Huang Keqiang, Gan Hongmei, Jiang Jingjing, Tang Cheng
Department of Cardiology, Wuhan Asia General Hospital, Wuhan, Hubei, China.
Front Cardiovasc Med. 2024 Jul 26;11:1391047. doi: 10.3389/fcvm.2024.1391047. eCollection 2024.

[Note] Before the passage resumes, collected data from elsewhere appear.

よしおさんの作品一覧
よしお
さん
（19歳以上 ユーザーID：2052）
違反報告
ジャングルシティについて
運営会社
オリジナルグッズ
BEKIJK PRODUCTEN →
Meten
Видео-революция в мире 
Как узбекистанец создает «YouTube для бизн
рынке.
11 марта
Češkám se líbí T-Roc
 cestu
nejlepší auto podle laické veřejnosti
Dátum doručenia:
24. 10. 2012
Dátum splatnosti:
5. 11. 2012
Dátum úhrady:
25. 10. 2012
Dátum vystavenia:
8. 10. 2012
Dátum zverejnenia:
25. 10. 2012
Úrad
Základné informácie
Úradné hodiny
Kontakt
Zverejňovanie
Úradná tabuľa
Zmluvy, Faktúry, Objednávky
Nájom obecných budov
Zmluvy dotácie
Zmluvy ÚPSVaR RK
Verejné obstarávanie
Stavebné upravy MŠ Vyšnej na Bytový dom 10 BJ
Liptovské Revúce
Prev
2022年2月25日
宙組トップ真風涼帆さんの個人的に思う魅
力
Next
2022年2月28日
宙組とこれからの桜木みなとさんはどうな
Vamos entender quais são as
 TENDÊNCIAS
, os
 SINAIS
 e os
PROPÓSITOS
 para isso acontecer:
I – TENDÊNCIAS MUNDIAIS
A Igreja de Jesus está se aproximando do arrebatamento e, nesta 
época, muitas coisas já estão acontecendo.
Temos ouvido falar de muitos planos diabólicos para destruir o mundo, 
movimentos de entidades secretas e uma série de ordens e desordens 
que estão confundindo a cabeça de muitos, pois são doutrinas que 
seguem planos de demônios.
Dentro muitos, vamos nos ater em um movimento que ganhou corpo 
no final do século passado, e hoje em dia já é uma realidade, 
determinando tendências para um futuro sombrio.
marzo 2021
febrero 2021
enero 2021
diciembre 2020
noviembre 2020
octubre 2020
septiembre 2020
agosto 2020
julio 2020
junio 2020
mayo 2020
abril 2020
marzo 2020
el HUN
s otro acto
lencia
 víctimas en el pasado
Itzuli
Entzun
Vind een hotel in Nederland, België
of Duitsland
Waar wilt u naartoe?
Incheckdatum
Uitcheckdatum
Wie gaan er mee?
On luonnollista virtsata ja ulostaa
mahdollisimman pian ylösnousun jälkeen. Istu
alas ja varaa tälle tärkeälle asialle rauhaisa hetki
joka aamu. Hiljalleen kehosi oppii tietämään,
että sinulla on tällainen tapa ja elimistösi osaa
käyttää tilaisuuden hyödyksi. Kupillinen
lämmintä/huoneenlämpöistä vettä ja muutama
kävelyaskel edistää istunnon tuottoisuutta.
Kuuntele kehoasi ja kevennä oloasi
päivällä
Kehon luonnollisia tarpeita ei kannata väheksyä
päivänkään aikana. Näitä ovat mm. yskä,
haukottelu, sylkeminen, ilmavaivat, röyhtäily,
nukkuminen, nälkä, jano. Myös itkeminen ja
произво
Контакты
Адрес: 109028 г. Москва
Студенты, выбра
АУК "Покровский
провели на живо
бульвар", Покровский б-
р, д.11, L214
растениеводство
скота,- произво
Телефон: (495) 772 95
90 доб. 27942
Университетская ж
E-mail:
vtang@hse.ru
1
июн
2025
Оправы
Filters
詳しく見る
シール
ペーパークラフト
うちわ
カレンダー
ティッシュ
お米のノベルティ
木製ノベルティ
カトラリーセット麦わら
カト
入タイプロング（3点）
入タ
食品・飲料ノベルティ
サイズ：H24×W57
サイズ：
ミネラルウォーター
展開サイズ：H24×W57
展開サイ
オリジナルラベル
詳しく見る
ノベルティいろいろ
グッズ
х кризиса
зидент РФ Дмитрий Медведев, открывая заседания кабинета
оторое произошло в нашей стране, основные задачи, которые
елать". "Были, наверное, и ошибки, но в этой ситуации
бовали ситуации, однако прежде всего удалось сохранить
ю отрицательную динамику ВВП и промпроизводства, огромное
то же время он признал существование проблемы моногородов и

Left bundle branch pacing (LBBP) has proven to be an alternative method for delivering physiological pacing to achieve electrical synchrony of the left ventricle (LV), especially in patients with atrioventricular block and left bundle branch block (LBBB). However, it is unclear whether it still achieved in patients whose left bundle branch (LBB) has had surgery-induced damage. The Morrow operation (Morrow septal myectomy) is regarded as one of the most effective treatments for hypertrophic obstructive cardiomyopathy (HOCM). The surgery resects small sections of muscle tissue in the proximal ventricular septum nearby or contains the LBB, which means that physical damage to the LBB is almost inevitable. Approximately 2%-12% of patients may need pacemaker implanted after Morrow surgery. LBBP is a feasible and effective method for achieving electric resynchronization of LBBB compared to right ventricular pacing (RVB). Nevertheless, there is a dearth of data on LBBP in third-degree atrioventricular block (AVB) following Morrow surgery. We report a case of successful LBBP in those patients.
左束支起搏(LBBP)已被证明是一种实现生理性起搏以达到左心室(LV)电同步的替代方法,尤其是在患有房室传导阻滞和左束支传导阻滞(LBBB)的患者中。然而,对于左束支(LBB)遭受手术损伤的患者,LBBP是否仍能实现电同步尚不清楚。Morrow手术(Morrow室间隔心肌切除术)被认为是肥厚性梗阻性心肌病(HOCM)最有效的治疗方法之一。该手术切除靠近LBB或包含LBB的室间隔近端的小块肌肉组织,这意味着LBB几乎不可避免地会受到物理损伤。大约2%-12%的患者在Morrow手术后可能需要植入起搏器。与右心室起搏(RVB)相比,LBBP是实现LBBB电再同步的一种可行且有效的方法。然而,关于Morrow手术后三度房室传导阻滞(AVB)患者LBBP的数据却很匮乏。我们报告了一例在这些患者中成功进行LBBP的病例。